## Assignment
Give every line of the material below as a JSON list of strings, one string per line, leaving out blank lines.

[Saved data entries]
== Segment start ==
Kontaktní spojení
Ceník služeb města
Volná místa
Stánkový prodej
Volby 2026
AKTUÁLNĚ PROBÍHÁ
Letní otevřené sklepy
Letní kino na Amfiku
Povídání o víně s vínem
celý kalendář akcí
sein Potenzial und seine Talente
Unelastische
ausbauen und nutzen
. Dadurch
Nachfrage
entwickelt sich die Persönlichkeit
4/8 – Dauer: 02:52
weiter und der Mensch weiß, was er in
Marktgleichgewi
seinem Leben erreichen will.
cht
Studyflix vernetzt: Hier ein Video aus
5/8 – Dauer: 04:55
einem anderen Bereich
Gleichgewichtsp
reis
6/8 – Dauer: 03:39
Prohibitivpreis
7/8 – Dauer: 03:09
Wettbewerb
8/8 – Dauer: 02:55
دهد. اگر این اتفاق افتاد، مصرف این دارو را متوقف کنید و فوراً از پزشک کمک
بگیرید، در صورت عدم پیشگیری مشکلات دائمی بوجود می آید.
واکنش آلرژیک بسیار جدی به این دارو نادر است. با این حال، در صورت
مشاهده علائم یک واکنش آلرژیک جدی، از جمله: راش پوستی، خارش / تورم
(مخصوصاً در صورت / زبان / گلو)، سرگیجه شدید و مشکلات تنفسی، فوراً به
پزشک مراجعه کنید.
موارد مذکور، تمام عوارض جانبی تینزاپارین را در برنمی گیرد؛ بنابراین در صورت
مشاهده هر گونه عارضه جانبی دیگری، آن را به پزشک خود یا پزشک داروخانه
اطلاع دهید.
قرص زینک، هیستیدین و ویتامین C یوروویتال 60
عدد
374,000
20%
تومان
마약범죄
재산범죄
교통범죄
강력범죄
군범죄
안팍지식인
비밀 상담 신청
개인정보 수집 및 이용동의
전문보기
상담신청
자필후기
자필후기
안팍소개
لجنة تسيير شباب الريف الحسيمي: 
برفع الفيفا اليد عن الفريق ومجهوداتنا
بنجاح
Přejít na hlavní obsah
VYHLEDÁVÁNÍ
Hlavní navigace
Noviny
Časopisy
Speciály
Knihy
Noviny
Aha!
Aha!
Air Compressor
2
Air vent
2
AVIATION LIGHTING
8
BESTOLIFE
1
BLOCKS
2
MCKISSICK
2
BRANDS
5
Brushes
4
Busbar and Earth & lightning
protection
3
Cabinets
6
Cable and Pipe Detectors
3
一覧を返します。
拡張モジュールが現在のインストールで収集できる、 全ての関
== Segment end ==
## Answer
[
  "Kontaktní spojení",
  "Ceník služeb města",
  "Volná místa",
  "Stánkový prodej",
  "Volby 2026",
  "AKTUÁLNĚ PROBÍHÁ",
  "Letní otevřené sklepy",
  "Letní kino na Amfiku",
  "Povídání o víně s vínem",
  "celý kalendář akcí",
  "sein Potenzial und seine Talente",
  "Unelastische",
  "ausbauen und nutzen",
  ". Dadurch",
  "Nachfrage",
  "entwickelt sich die Persönlichkeit",
  "4/8 – Dauer: 02:52",
  "weiter und der Mensch weiß, was er in",
  "Marktgleichgewi",
  "seinem Leben erreichen will.",
  "cht",
  "Studyflix vernetzt: Hier ein Video aus",
  "5/8 – Dauer: 04:55",
  "einem anderen Bereich",
  "Gleichgewichtsp",
  "reis",
  "6/8 – Dauer: 03:39",
  "Prohibitivpreis",
  "7/8 – Dauer: 03:09",
  "Wettbewerb",
  "8/8 – Dauer: 02:55",
  "دهد. اگر این اتفاق افتاد، مصرف این دارو را متوقف کنید و فوراً از پزشک کمک",
  "بگیرید، در صورت عدم پیشگیری مشکلات دائمی بوجود می آید.",
  "واکنش آلرژیک بسیار جدی به این دارو نادر است. با این حال، در صورت",
  "مشاهده علائم یک واکنش آلرژیک جدی، از جمله: راش پوستی، خارش / تورم",
  "(مخصوصاً در صورت / زبان / گلو)، سرگیجه شدید و مشکلات تنفسی، فوراً به",
  "پزشک مراجعه کنید.",
  "موارد مذکور، تمام عوارض جانبی تینزاپارین را در برنمی گیرد؛ بنابراین در صورت",
  "مشاهده هر گونه عارضه جانبی دیگری، آن را به پزشک خود یا پزشک داروخانه",
  "اطلاع دهید.",
  "قرص زینک، هیستیدین و ویتامین C یوروویتال 60",
  "عدد",
  "374,000",
  "20%",
  "تومان",
  "마약범죄",
  "재산범죄",
  "교통범죄",
  "강력범죄",
  "군범죄",
  "안팍지식인",
  "비밀 상담 신청",
  "개인정보 수집 및 이용동의",
  "전문보기",
  "상담신청",
  "자필후기",
  "자필후기",
  "안팍소개",
  "لجنة تسيير شباب الريف الحسيمي: ",
  "برفع الفيفا اليد عن الفريق ومجهوداتنا",
  "بنجاح",
  "Přejít na hlavní obsah",
  "VYHLEDÁVÁNÍ",
  "Hlavní navigace",
  "Noviny",
  "Časopisy",
  "Speciály",
  "Knihy",
  "Noviny",
  "Aha!",
  "Aha!",
  "Air Compressor",
  "2",
  "Air vent",
  "2",
  "AVIATION LIGHTING",
  "8",
  "BESTOLIFE",
  "1",
  "BLOCKS",
  "2",
  "MCKISSICK",
  "2",
  "BRANDS",
  "5",
  "Brushes",
  "4",
  "Busbar and Earth & lightning",
  "protection",
  "3",
  "Cabinets",
  "6",
  "Cable and Pipe Detectors",
  "3",
  "一覧を返します。",
  "拡張モジュールが現在のインストールで収集できる、 全ての関"
]